Beginning at the first line of the data, print each line exactly, stopping after the line that contains "TASK-3068, status: Released -> Building".

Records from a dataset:
○ ○ ○

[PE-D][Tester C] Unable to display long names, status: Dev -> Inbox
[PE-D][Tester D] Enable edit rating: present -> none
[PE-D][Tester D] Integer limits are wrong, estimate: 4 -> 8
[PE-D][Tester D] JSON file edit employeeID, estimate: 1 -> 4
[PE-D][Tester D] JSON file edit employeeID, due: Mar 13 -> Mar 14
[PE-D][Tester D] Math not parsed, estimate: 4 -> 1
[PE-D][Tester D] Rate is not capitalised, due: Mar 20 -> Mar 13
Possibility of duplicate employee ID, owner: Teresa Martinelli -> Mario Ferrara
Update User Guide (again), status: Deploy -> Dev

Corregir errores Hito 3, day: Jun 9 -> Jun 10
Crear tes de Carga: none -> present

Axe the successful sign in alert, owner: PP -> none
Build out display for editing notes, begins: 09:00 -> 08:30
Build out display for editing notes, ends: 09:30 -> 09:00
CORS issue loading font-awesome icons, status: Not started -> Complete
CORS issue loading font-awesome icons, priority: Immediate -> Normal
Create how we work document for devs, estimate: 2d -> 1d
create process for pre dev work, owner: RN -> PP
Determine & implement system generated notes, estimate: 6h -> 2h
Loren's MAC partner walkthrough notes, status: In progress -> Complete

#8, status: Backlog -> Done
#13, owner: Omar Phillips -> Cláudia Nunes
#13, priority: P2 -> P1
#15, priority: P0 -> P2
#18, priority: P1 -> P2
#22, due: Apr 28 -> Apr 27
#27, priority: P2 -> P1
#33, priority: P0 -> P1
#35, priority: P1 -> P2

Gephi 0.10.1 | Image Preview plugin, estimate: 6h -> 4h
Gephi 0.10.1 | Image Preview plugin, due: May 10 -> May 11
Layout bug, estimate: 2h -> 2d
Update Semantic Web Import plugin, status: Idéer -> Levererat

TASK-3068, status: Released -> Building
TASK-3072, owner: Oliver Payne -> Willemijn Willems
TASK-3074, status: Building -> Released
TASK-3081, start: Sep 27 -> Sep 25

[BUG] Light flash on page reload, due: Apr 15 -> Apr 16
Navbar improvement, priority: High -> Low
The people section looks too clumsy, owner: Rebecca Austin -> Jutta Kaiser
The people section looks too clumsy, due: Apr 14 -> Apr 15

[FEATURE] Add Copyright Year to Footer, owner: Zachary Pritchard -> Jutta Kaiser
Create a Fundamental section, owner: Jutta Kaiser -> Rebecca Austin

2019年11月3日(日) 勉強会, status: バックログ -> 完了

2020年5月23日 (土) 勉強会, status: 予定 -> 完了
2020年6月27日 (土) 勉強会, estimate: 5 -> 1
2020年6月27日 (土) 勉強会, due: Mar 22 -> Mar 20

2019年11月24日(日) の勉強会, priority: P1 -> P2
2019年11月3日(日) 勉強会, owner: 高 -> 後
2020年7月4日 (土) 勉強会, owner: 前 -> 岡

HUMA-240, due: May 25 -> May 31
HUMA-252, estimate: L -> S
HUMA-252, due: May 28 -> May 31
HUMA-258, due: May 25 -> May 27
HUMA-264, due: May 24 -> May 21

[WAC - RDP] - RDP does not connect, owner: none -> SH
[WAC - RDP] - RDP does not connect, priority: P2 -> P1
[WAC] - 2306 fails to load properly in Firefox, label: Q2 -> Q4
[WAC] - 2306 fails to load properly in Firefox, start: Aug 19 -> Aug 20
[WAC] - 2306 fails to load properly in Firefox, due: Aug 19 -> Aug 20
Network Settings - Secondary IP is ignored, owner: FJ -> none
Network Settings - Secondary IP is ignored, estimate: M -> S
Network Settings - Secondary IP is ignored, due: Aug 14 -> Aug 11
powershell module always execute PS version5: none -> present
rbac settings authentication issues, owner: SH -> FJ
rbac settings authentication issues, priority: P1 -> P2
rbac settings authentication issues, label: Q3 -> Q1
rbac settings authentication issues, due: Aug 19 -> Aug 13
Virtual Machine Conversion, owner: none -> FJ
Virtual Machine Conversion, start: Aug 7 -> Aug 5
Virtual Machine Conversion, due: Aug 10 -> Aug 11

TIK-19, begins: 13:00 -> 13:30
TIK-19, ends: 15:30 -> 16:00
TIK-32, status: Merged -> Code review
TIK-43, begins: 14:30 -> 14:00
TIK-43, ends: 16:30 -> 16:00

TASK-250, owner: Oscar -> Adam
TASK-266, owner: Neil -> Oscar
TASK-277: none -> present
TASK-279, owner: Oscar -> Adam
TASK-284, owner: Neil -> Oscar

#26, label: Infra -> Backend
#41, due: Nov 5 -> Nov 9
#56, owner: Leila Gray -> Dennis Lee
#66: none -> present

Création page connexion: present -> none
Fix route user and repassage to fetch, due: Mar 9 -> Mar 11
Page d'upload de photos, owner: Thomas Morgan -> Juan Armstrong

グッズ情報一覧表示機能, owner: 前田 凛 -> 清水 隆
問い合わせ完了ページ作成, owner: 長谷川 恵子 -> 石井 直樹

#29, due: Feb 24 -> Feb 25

○ ○ ○

# [Solution to the exercise]
[PE-D][Tester C] Unable to display long names, status: Dev -> Inbox
[PE-D][Tester D] Enable edit rating: present -> none
[PE-D][Tester D] Integer limits are wrong, estimate: 4 -> 8
[PE-D][Tester D] JSON file edit employeeID, estimate: 1 -> 4
[PE-D][Tester D] JSON file edit employeeID, due: Mar 13 -> Mar 14
[PE-D][Tester D] Math not parsed, estimate: 4 -> 1
[PE-D][Tester D] Rate is not capitalised, due: Mar 20 -> Mar 13
Possibility of duplicate employee ID, owner: Teresa Martinelli -> Mario Ferrara
Update User Guide (again), status: Deploy -> Dev

Corregir errores Hito 3, day: Jun 9 -> Jun 10
Crear tes de Carga: none -> present

Axe the successful sign in alert, owner: PP -> none
Build out display for editing notes, begins: 09:00 -> 08:30
Build out display for editing notes, ends: 09:30 -> 09:00
CORS issue loading font-awesome icons, status: Not started -> Complete
CORS issue loading font-awesome icons, priority: Immediate -> Normal
Create how we work document for devs, estimate: 2d -> 1d
create process for pre dev work, owner: RN -> PP
Determine & implement system generated notes, estimate: 6h -> 2h
Loren's MAC partner walkthrough notes, status: In progress -> Complete

#8, status: Backlog -> Done
#13, owner: Omar Phillips -> Cláudia Nunes
#13, priority: P2 -> P1
#15, priority: P0 -> P2
#18, priority: P1 -> P2
#22, due: Apr 28 -> Apr 27
#27, priority: P2 -> P1
#33, priority: P0 -> P1
#35, priority: P1 -> P2

Gephi 0.10.1 | Image Preview plugin, estimate: 6h -> 4h
Gephi 0.10.1 | Image Preview plugin, due: May 10 -> May 11
Layout bug, estimate: 2h -> 2d
Update Semantic Web Import plugin, status: Idéer -> Levererat

TASK-3068, status: Released -> Building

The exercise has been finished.